I think I might have mentioned this before but guy's be very carefull and try not to make your instrument panels look like the panel in a 747. The Mosquito's are a very simple and safe helicopter to fly. The instruments that come with you kit is all you really need to safely fly and have fun with. I'm sure by now all of you have all watched some of John Sniders videos and have watched his instrument panel in action. His is very simple and basic and I doubt any of you will ever ask your helicopter to do more than what he shows us his helicopter can do. I'm sure John from time to time will glance at the instruments panel ( as all good pilots do ) But you also have to wear this helicopter, you've got to fly it by it's sound, by it's feel and by your gut. You have got to get your head out of the cockpit and look around. The more systems you install the more things that can go wrong.

Hey Everyone have fun, fly your ships, don't make everything so complicated and stressful.
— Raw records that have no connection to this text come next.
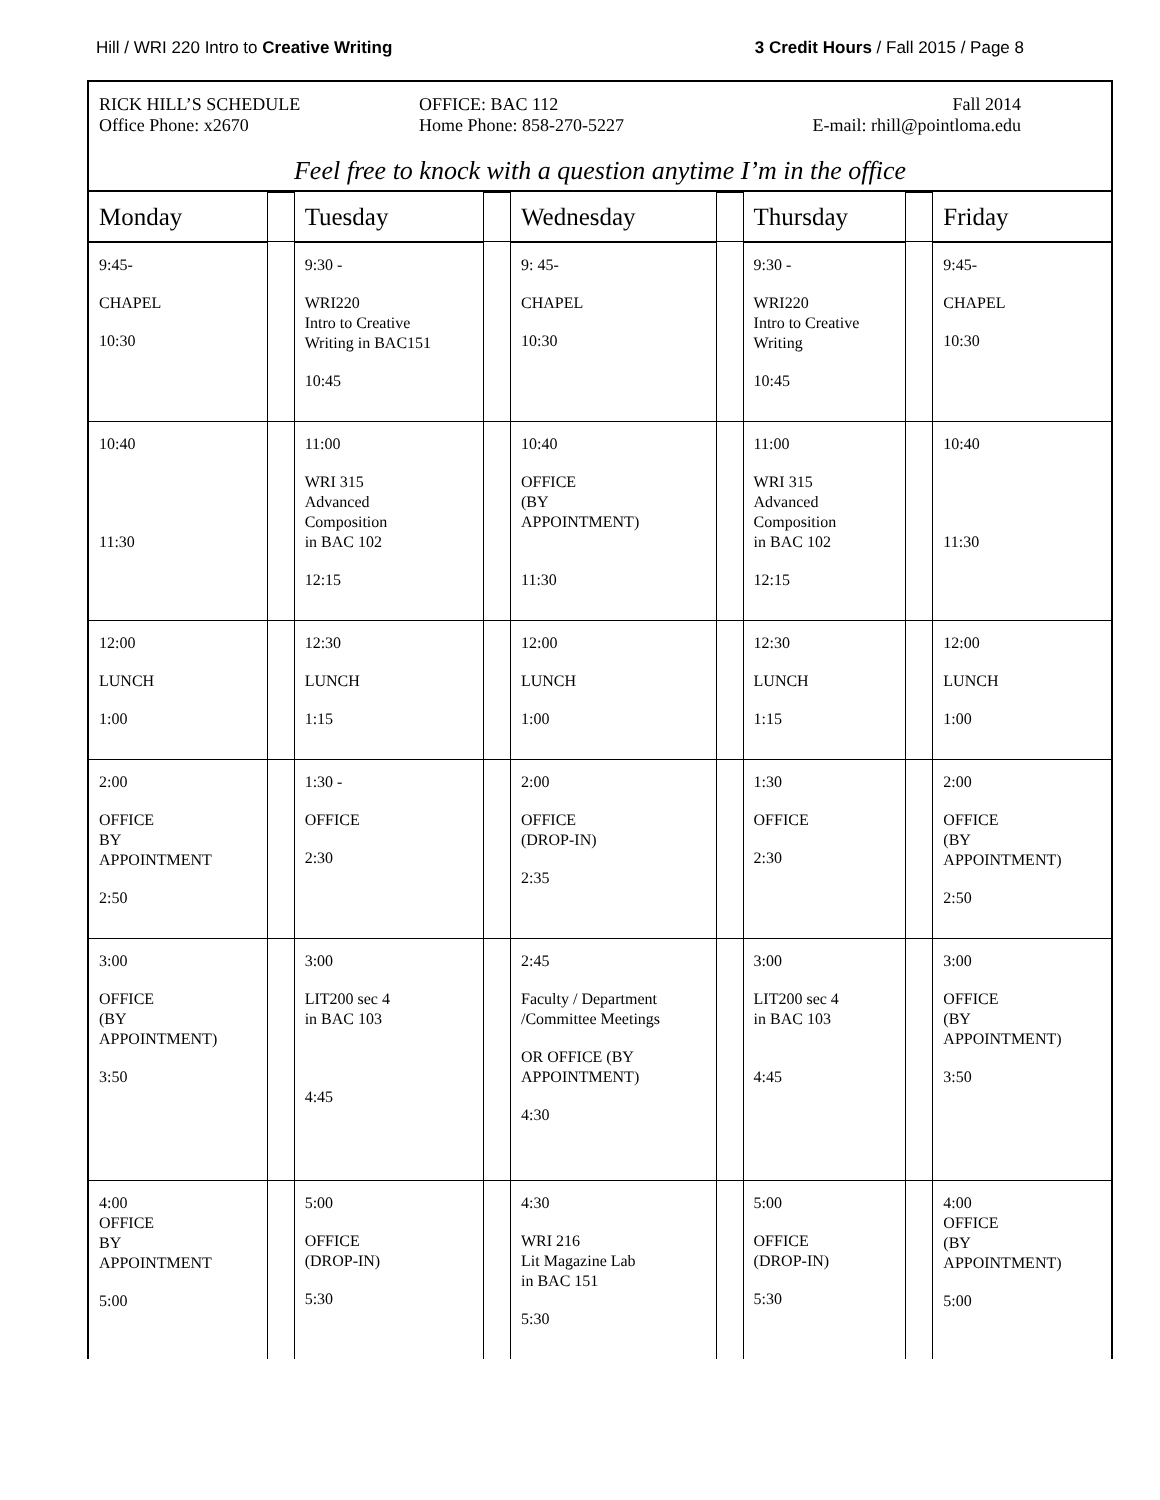Hill / WRI 220 Intro to Creative Writing
3 Credit Hours / Fall 2015 / Page 8
RICK HILL’S SCHEDULE OFFICE: BAC 112 Fall 2014
Office Phone: x2670 Home Phone: 858-270-5227 E-mail: rhill@pointloma.edu
Feel free to knock with a question anytime I’m in the office
| Monday | | Tuesday | | Wednesday | | Thursday | | Friday |
| 9:45- CHAPEL 10:30 | | 9:30 - WRI220 Intro to Creative Writing in BAC151 10:45 | | 9: 45- CHAPEL 10:30 | | 9:30 - WRI220 Intro to Creative Writing 10:45 | | 9:45- CHAPEL 10:30 |
| 10:40 11:30 | | 11:00 WRI 315 Advanced Composition in BAC 102 12:15 | | 10:40 OFFICE (BY APPOINTMENT) 11:30 | | 11:00 WRI 315 Advanced Composition in BAC 102 12:15 | | 10:40 11:30 |
| 12:00 LUNCH 1:00 | | 12:30 LUNCH 1:15 | | 12:00 LUNCH 1:00 | | 12:30 LUNCH 1:15 | | 12:00 LUNCH 1:00 |
| 2:00 OFFICE BY APPOINTMENT 2:50 | | 1:30 - OFFICE 2:30 | | 2:00 OFFICE (DROP-IN) 2:35 | | 1:30 OFFICE 2:30 | | 2:00 OFFICE (BY APPOINTMENT) 2:50 |
| 3:00 OFFICE (BY APPOINTMENT) 3:50 | | 3:00 LIT200 sec 4 in BAC 103 4:45 | | 2:45 Faculty / Department /Committee Meetings OR OFFICE (BY APPOINTMENT) 4:30 | | 3:00 LIT200 sec 4 in BAC 103 4:45 | | 3:00 OFFICE (BY APPOINTMENT) 3:50 |
| 4:00 OFFICE BY APPOINTMENT 5:00 | | 5:00 OFFICE (DROP-IN) 5:30 | | 4:30 WRI 216 Lit Magazine Lab in BAC 151 5:30 | | 5:00 OFFICE (DROP-IN) 5:30 | | 4:00 OFFICE (BY APPOINTMENT) 5:00 |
I sure hope to see all of you at the Factory Fly-in. The Harley-Copter will be there and you will get to see a really simple helicopter in action

Thanks for your input guys. I can see that I could have a hard time making this MP gauge idea work.
It's also plain that there is no great problem in the first place; we naturally adapt to sound feel and instinct with a machine once we know it well, as Andy points out.
But it will be an interesting exercise anyway, so I guess I'll persevere and we'll see what happens.
10-4 on the noises always being there. I'm just paying more attention I guess. I have 4 hours in the XE3, most of it just practicing around the ramp, quick stops and such. I did fly it around the pattern Saturday a few times, and notice the different sounds the blades make during each phase of flight. I agree the panel should be kept minimal, and Dwight has helped us with that by providing very little area to put anything Wink
I did install a com and X-ponder, a small altimeter, and a loading dock for a GPS. Each time I fly, I do a thorough post flight, and have found nothing loose, or broken. This is a real confidence booster. Looking forward to next weekend, so I can fly!